Activity: Would you retype, word for word, the line with "nose: (524, 244)" and each line after it to the end of the entries below, leaving the pictures out?

Material provided:

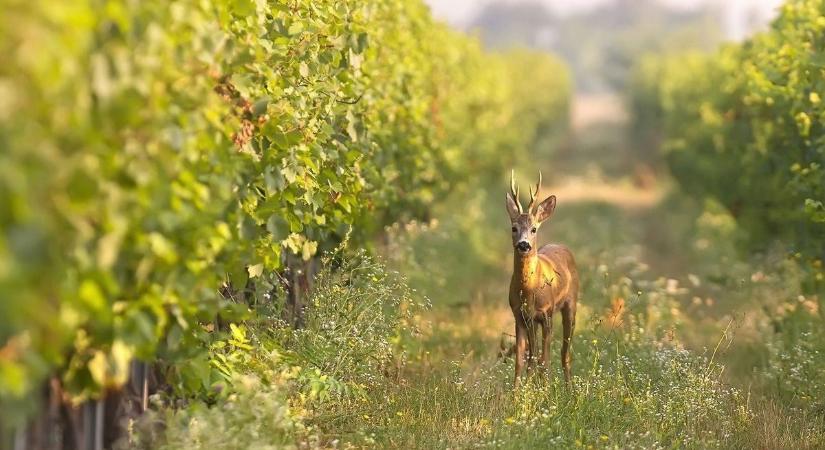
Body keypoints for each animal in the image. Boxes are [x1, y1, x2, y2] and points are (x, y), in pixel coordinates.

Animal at [502, 172, 580, 386]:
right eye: (514, 228)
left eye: (534, 229)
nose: (524, 244)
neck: (529, 290)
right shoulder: (520, 316)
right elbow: (522, 360)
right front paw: (518, 392)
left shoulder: (546, 314)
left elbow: (544, 360)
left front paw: (543, 391)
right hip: (533, 321)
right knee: (535, 356)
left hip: (571, 304)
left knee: (564, 353)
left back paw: (569, 389)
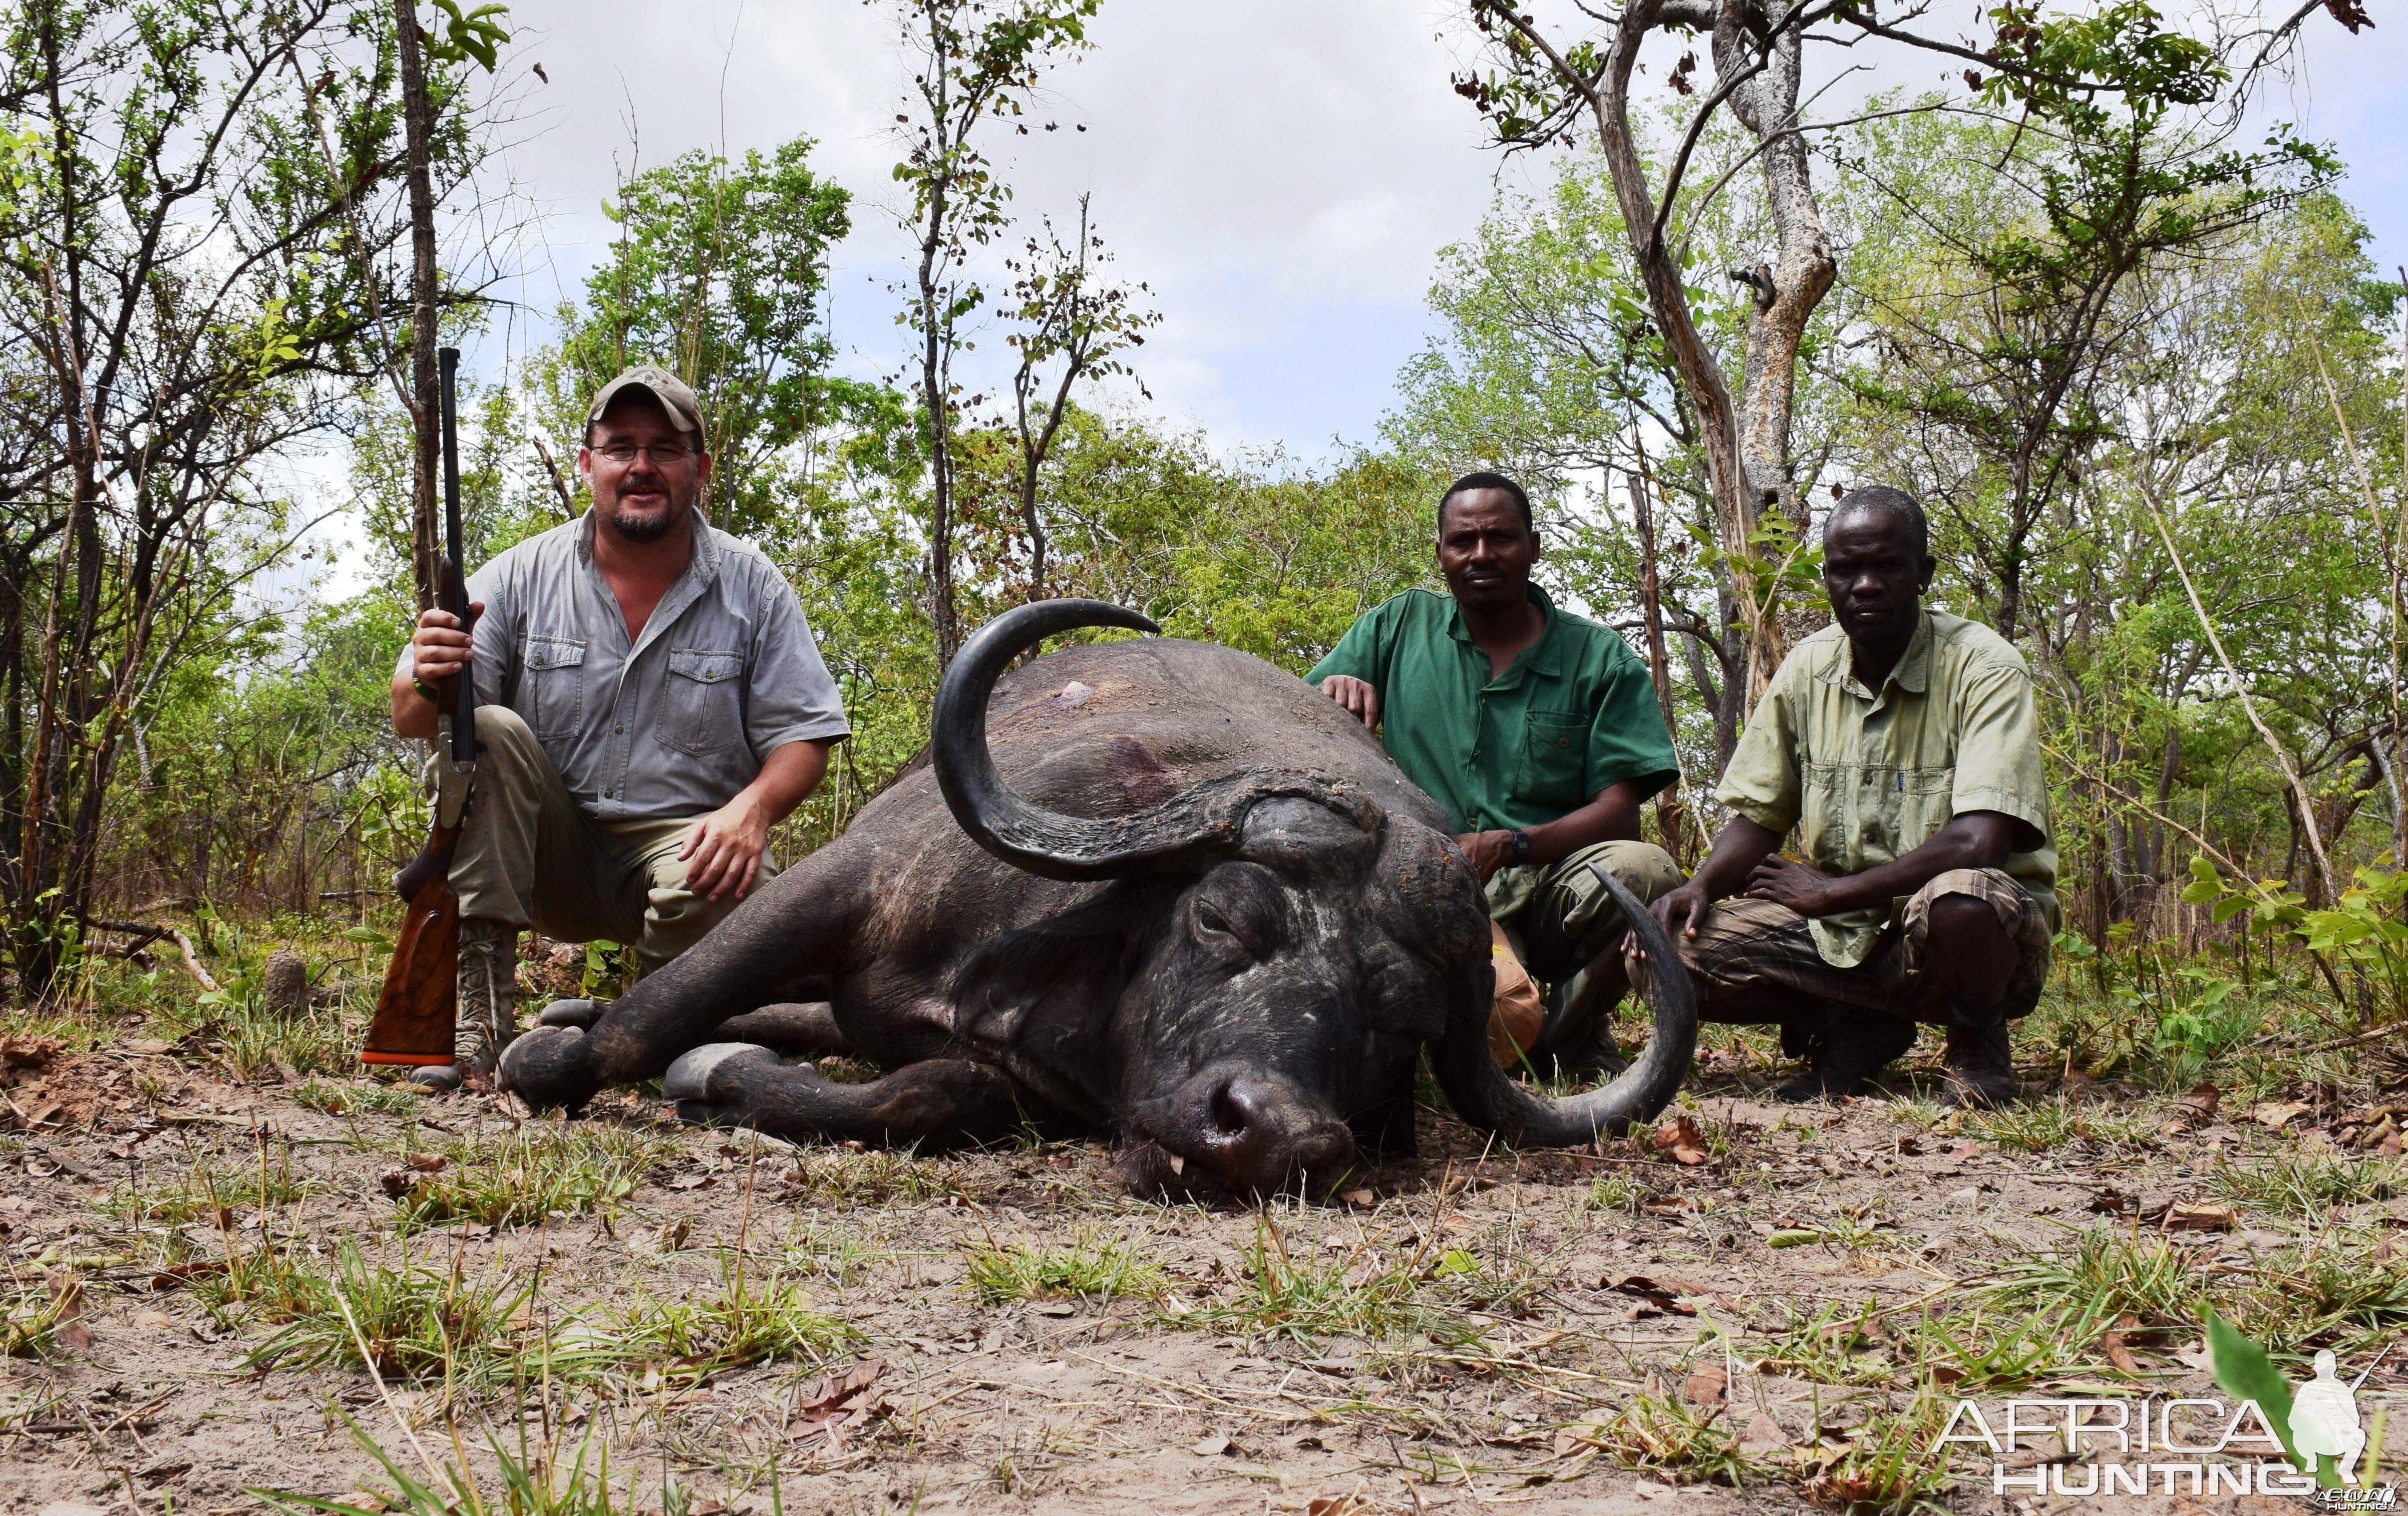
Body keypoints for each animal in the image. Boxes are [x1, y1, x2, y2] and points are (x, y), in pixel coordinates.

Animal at [498, 599, 1695, 1193]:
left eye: (1398, 1020)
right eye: (1222, 916)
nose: (1276, 1134)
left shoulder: (1005, 1079)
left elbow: (913, 1097)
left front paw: (721, 1070)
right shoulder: (837, 882)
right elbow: (649, 1016)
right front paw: (559, 1054)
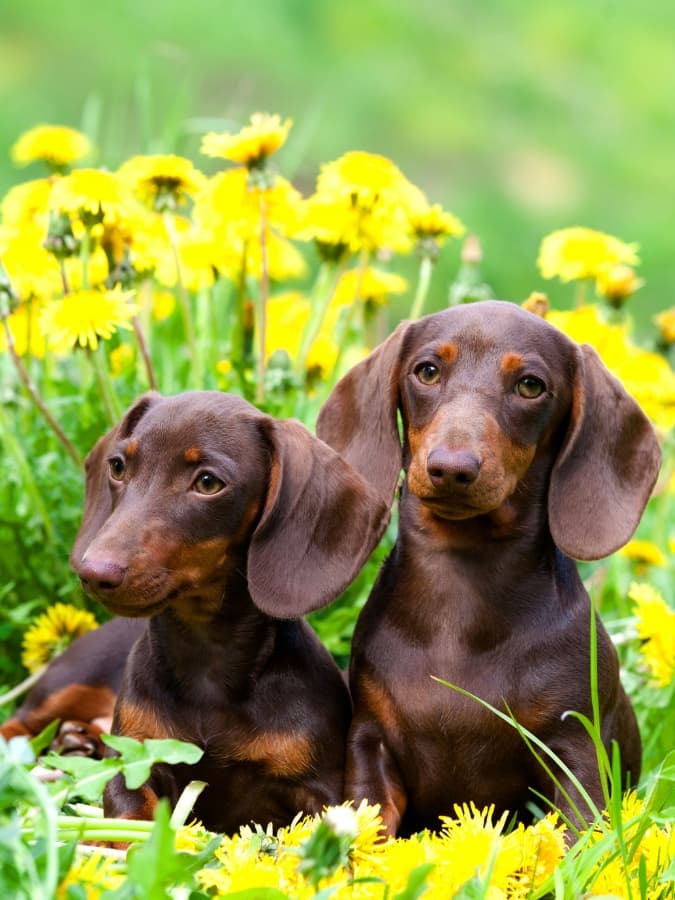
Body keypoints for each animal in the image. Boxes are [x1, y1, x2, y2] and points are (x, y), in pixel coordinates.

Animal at [69, 390, 390, 832]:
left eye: (208, 483)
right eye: (118, 467)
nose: (94, 572)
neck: (207, 662)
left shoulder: (318, 787)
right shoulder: (134, 762)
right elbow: (130, 816)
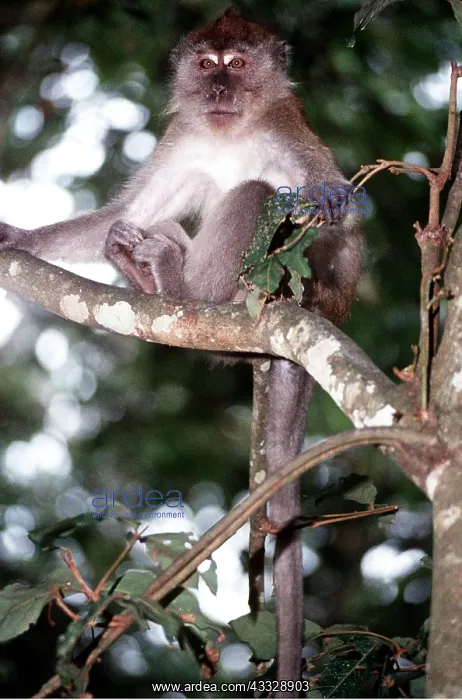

Result of the exercise:
nose: (524, 244)
neck: (529, 290)
right shoulder: (520, 316)
right elbow: (522, 360)
right front paw: (518, 392)
left shoulder: (546, 314)
left elbow: (544, 360)
left front paw: (543, 391)
right hip: (533, 321)
right knee: (535, 356)
left hip: (571, 304)
left knee: (564, 353)
left back paw: (569, 389)
Body keypoints for each animal in the image. Boxes are [x1, y1, x2, y2] and points are (x, y), in pixel coordinates.

Animal at [498, 599, 1695, 1193]:
left eye: (1398, 1020)
right eye: (1222, 916)
nose: (1276, 1134)
left shoulder: (1005, 1079)
left elbow: (913, 1097)
left front paw: (721, 1070)
right shoulder: (837, 882)
right elbow: (649, 1016)
right front paw: (559, 1054)
Body keypoints for each animal in the image. Boxes are [x1, y1, x2, y2] and points are (x, y), in pixel coordinates.

Animal at [69, 390, 390, 832]:
left eye: (208, 483)
right eye: (118, 467)
nose: (94, 572)
neck: (207, 662)
left shoulder: (318, 787)
right shoulder: (134, 762)
right elbow: (130, 816)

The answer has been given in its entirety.